Nach dem Werbungskosten-Pauschbetrag von 102 Euro im Jahr und dem Zehn-Prozent-Abzug verbleibt ein wohngeldrechtliches Monatseinkommen von rund 1.477 Euro. Unter diesen Annahmen ergibt die gesetzliche Formel ungefähr 41 Euro Wohngeld im Monat. Die Rentnerin liegt damit trotz 1.650 Euro Bruttorente noch nicht über ihrer individuellen Grenze.
Häufige Fragen und Antworten zum Wohngeld für Rentner
Gibt es 2026 eine feste Rentenobergrenze für Wohngeld?
Nein, eine bundesweit einheitliche Obergrenze gibt es nicht. Haushaltsgröße, Bruttokaltmiete, Mietenstufe, bereinigtes Einkommen und persönliche Freibeträge bestimmen gemeinsam, ob noch mindestens zehn Euro Wohngeld entstehen.
Ist eine Bruttorente von 1.600 Euro schon zu hoch?
Nein, bei einer alleinlebenden Person kann 2026 auch mit 1.600 Euro Bruttorente ein Anspruch bestehen. Wie hoch der Zuschuss ausfällt, hängt vor allem von der Miete und dem Wohnort sowie von weiteren Einkünften ab.
Verwendet die Wohngeldstelle die Brutto- oder die Nettorente?
Ausgangspunkt ist grundsätzlich die Bruttorente einschließlich des steuerfreien Rentenanteils. Anschließend werden Werbungskosten, pauschale Abzüge nach § 16 Wohngeldgesetz und mögliche Freibeträge berücksichtigt.
Muss ein Grundrentenzuschlag ausgezahlt werden, damit der Freibetrag gilt?

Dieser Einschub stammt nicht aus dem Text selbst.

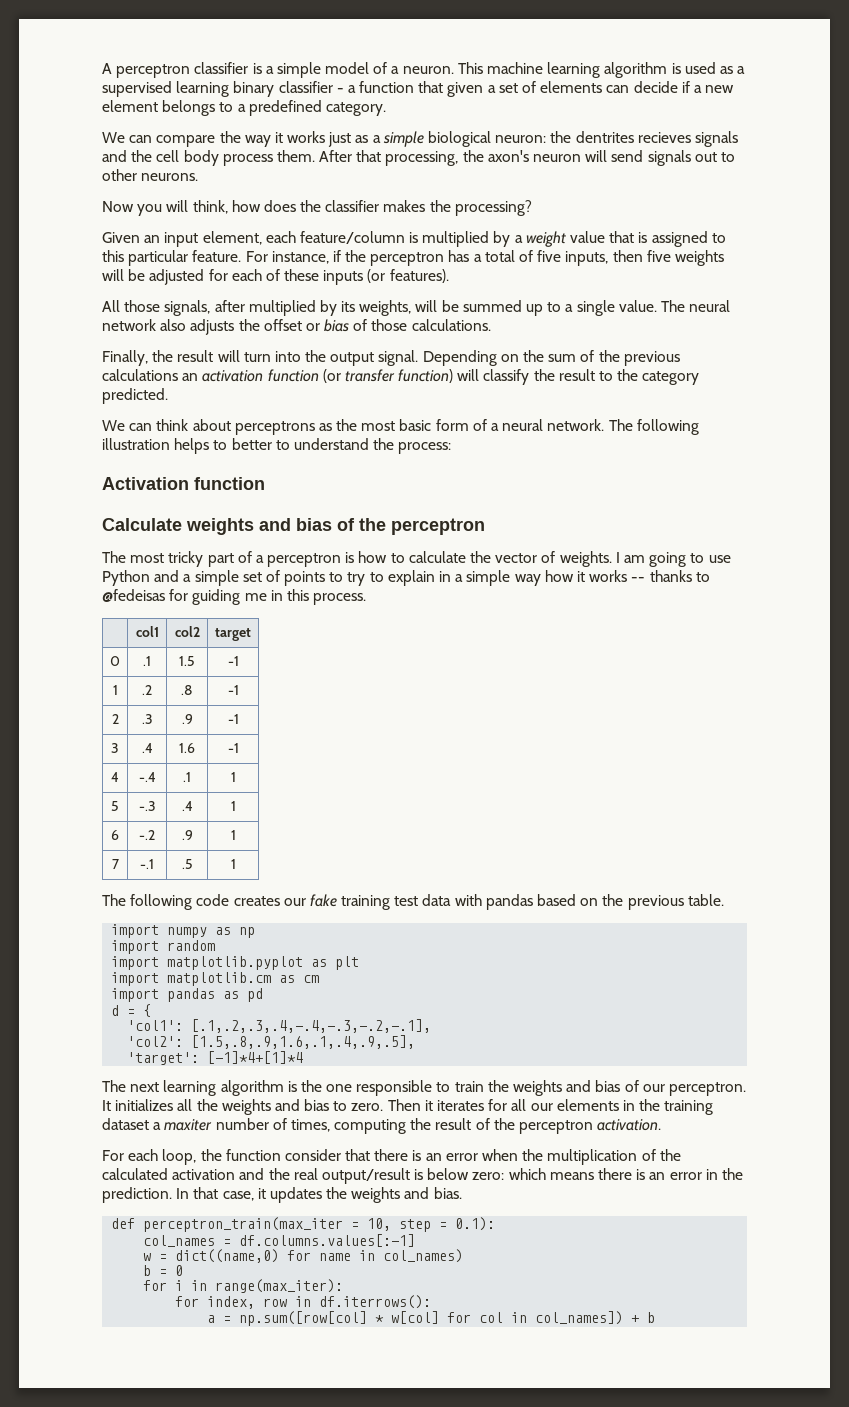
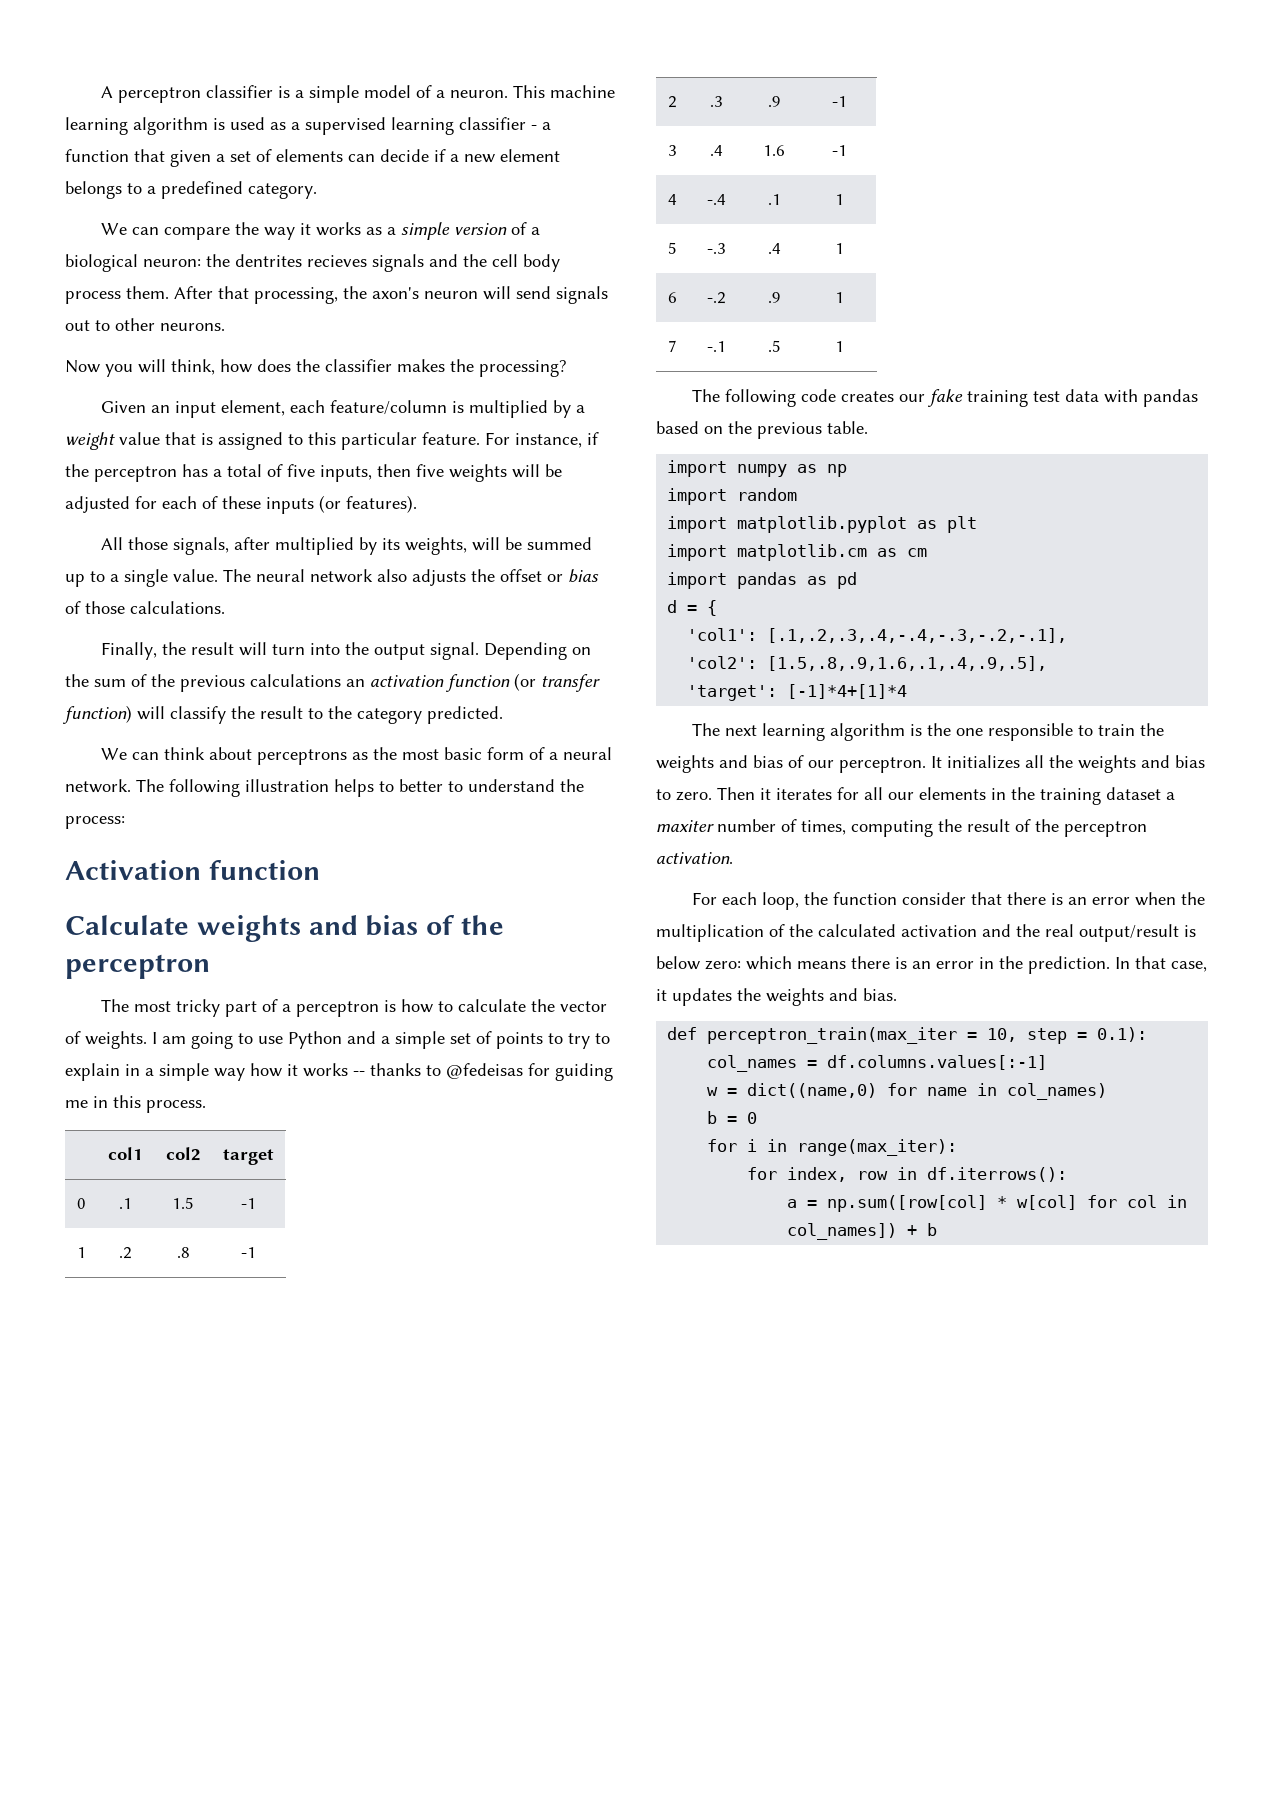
[233,81,275,97] binary -> (454, 126) none
[328,132,352,147] just -> (362, 229) none
(424, 139) none -> [454,222,541,235] version of a

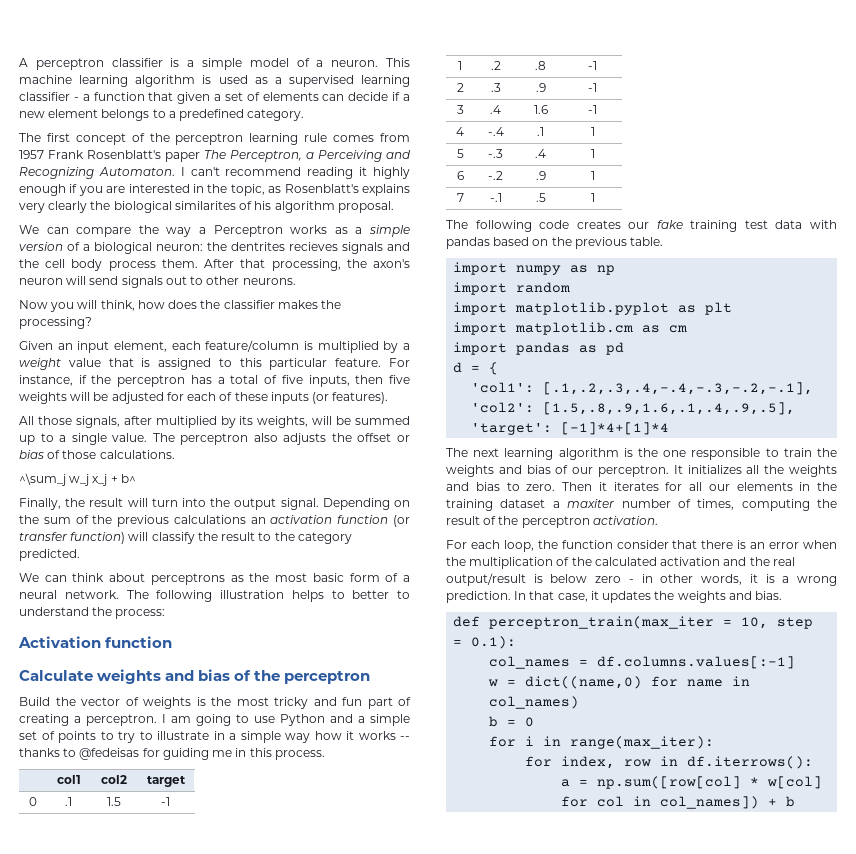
(317, 191) none -> [19,133,410,145] [19,150,411,162] [19,167,410,179] [19,184,410,196] [19,201,394,213] // The first concept of the perceptron learning rule comes from 1957 Frank Rosenblatt's paper The Perceptron, a Perceiving and Recognizing Automaton. I can't recommend reading it highly enough if you are interested in the topic, as Rosenblatt's explains very clearly the biological similarites of his algorithm proposal.
[300,223,312,235] it -> [198,225,283,237] a Perceptron
[256,569,373,583] neural network -> [180,433,249,445] perceptron
(225, 607) none -> [19,473,136,486] // ^\sum_j w_j x_j + b^
[101,999,608,1017] [65,1031,147,1049] The most tricky part of a perceptron is how to calculate the vector of weights. -> [19,697,411,709] [19,714,157,726] Build the vector of weights is the most tricky and fun part of creating a perceptron.
[65,1063,120,1081] explain -> [157,731,209,740] illustrate
[705,956,1023,970] zero: which means there is an error in the -> [595,574,837,586] zero - in other words, it is a wrong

Nein, ein tatsächlicher Grundrentenzuschlag ist nicht nötig. Erforderlich sind mindestens 33 Jahre an Grundrentenzeiten oder gesetzlich vergleichbaren Zeiten und ein entsprechender Nachweis.
Werden bei einem Rentnerpaar beide Renten angerechnet?
Ja, grundsätzlich fließen die bereinigten Einkünfte beider zu berücksichtigenden Haushaltsmitglieder ein. Gleichzeitig gelten für zwei Personen höhere Mietbeträge und andere Werte in der Wohngeldformel als für einen Einpersonenhaushalt.
Können Rentner gleichzeitig Grundsicherung im Alter und Wohngeld erhalten?
In der Regel nicht, wenn die Unterkunftskosten bereits in der Grundsicherung enthalten sind. Wohngeld kann jedoch vorrangig sein, wenn es den Bezug von Grundsicherung vollständig verhindert.